The technology shines on us like a sun, no doubt. But it also casts a shadow, and sometimes the wonderful and the terrible are almost indistinguishable from each other.
Those devices we carry around in our pockets also allow others to track us, to know where we are and where we have been, what we have watched, what we have spent our money on, who we have spoken to and for how long, what books, music, food and perversions we have sought out. Our most intimate personal information is increasingly known to governments, security agencies and private corporations. Their ability to track us is sold to us in the name of protecting us from terrorism, or, in the case of the corporations, in the name of offering us a better user experience.

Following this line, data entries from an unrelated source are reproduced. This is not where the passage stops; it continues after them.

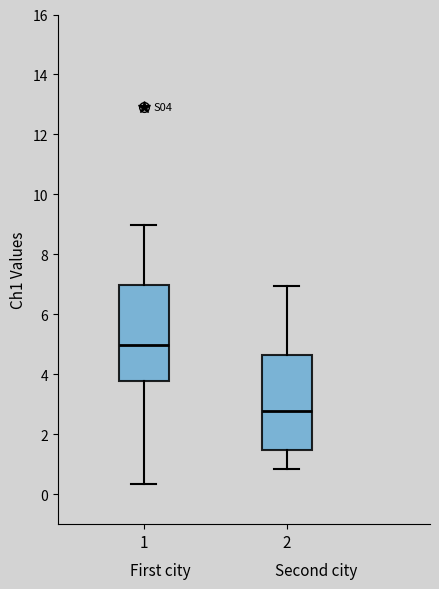

Reading left to right, read every box against the y-axis: the position of its median line, the range the box covers, and the ends of its whiskers. The values are not printed on the chart, so give them approximately, as read against the axis.

1: median 5.0, box 3.8 to 7.0, whiskers 0.4 to 9.0
2: median 2.8, box 1.4 to 4.6, whiskers 0.8 to 7.0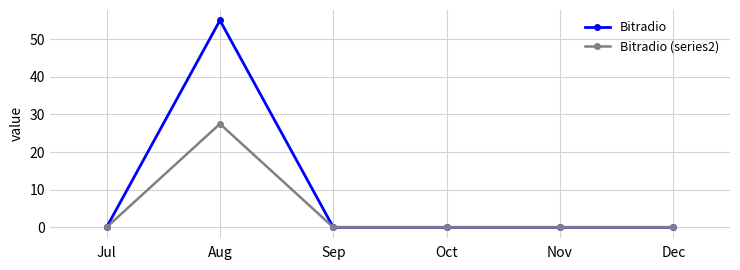

What is the sum of all Bitradio values?

55.0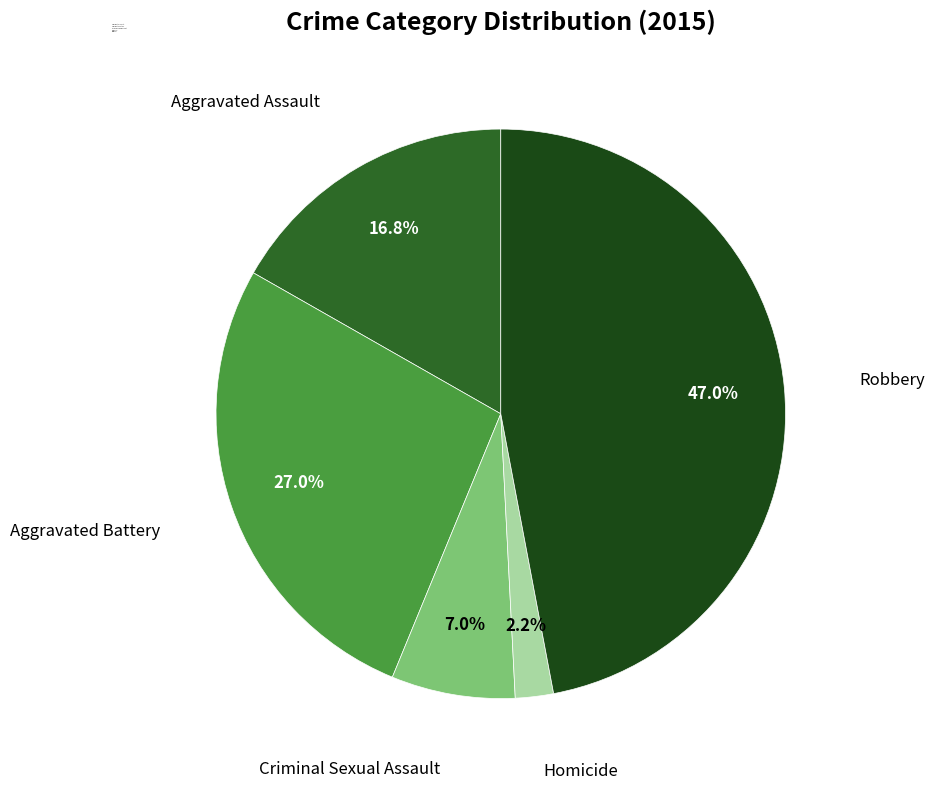

Does Aggravated Assault represent more than half of the total?

No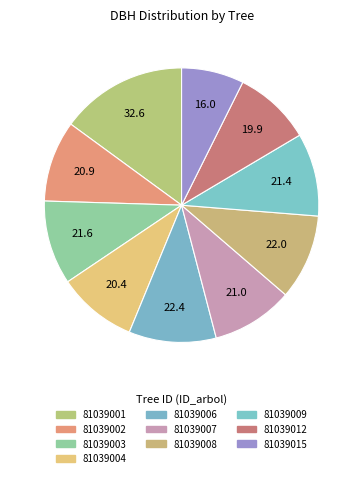

Does any single category account for the majority?

No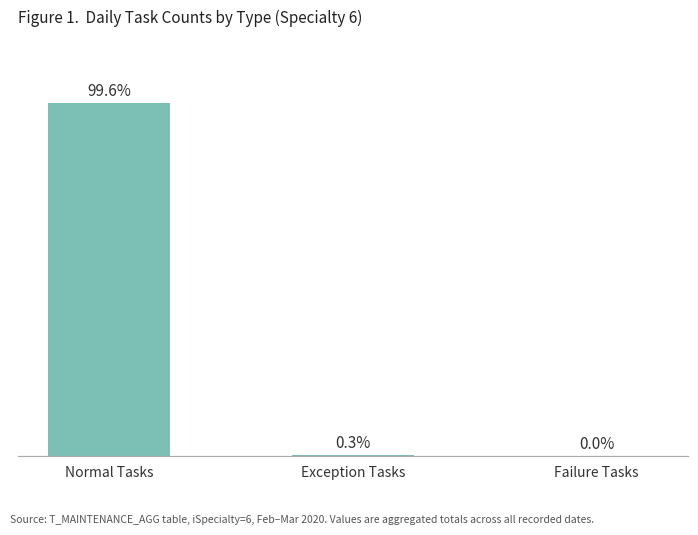

Are the bars horizontal?

No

In many ways it makes us uneasy, but the truth is, we have welcomed Big Brother in willingly. We allow ourselves to be surveilled because having a phone with geolocation and cloud memory and payment facilities and search facilities and a way to talk to people and to remember things and share stuff with friends and family is convenient, useful and exciting. Big Brother is also Big Santa.
This book is an attempt to understand the relationship between the technologies that are reshaping our connections with each other and the natural world, and our ability to control them. It is particularly addressed to the area of work and what it means to live in a world where technology is increasingly automating many common jobs. Work remains central to our conception of how it is we are meant to live, but paid employment seems to be increasingly scarce, unstable, insecure and worst of all failing to pay us a wage that can sustain a decent standard of living across a human lifetime. Under such circumstances, work looks, to my eyes, like an idea that has outlived its usefulness. I would go so far as to say the era of full-time work is coming to an end and we have to stop holding out the false promise that at some magical moment the jobs are going to reappear.
Smartphones are at the heart of a lot of what is happening, but they represent only a tiny fraction of the tech that is likely to transform our lives. Endless articles and books examining what robots can and cant do list a stunning array of technologies from 3D printers that can create human bones suitable for transplant, to driverless vehicles that have the potential to render every truck driver in the world unemployed, to humanoid artificial intelligence programs that can diagnose and treat post-traumatic stress. Developments like these leave us more than a little gobsmacked and uncertain about the future. In some tellings of the story we are heading for the benign and entirely recognisable middle-class future of The Jetsons; in others, we are plunging headlong into the malign robot world of The Terminator. Indeed, the likes of scientist Stephen Hawking and entrepreneur Elon Musk have been quoted at length and ad nauseum, arguing about whether artificial intelligence will eventually achieve consciousness, be smarter than us and take over. But heres the thing: asking whether robots will take our jobs is the wrong question. And by asking it that way, we get the wrong answer.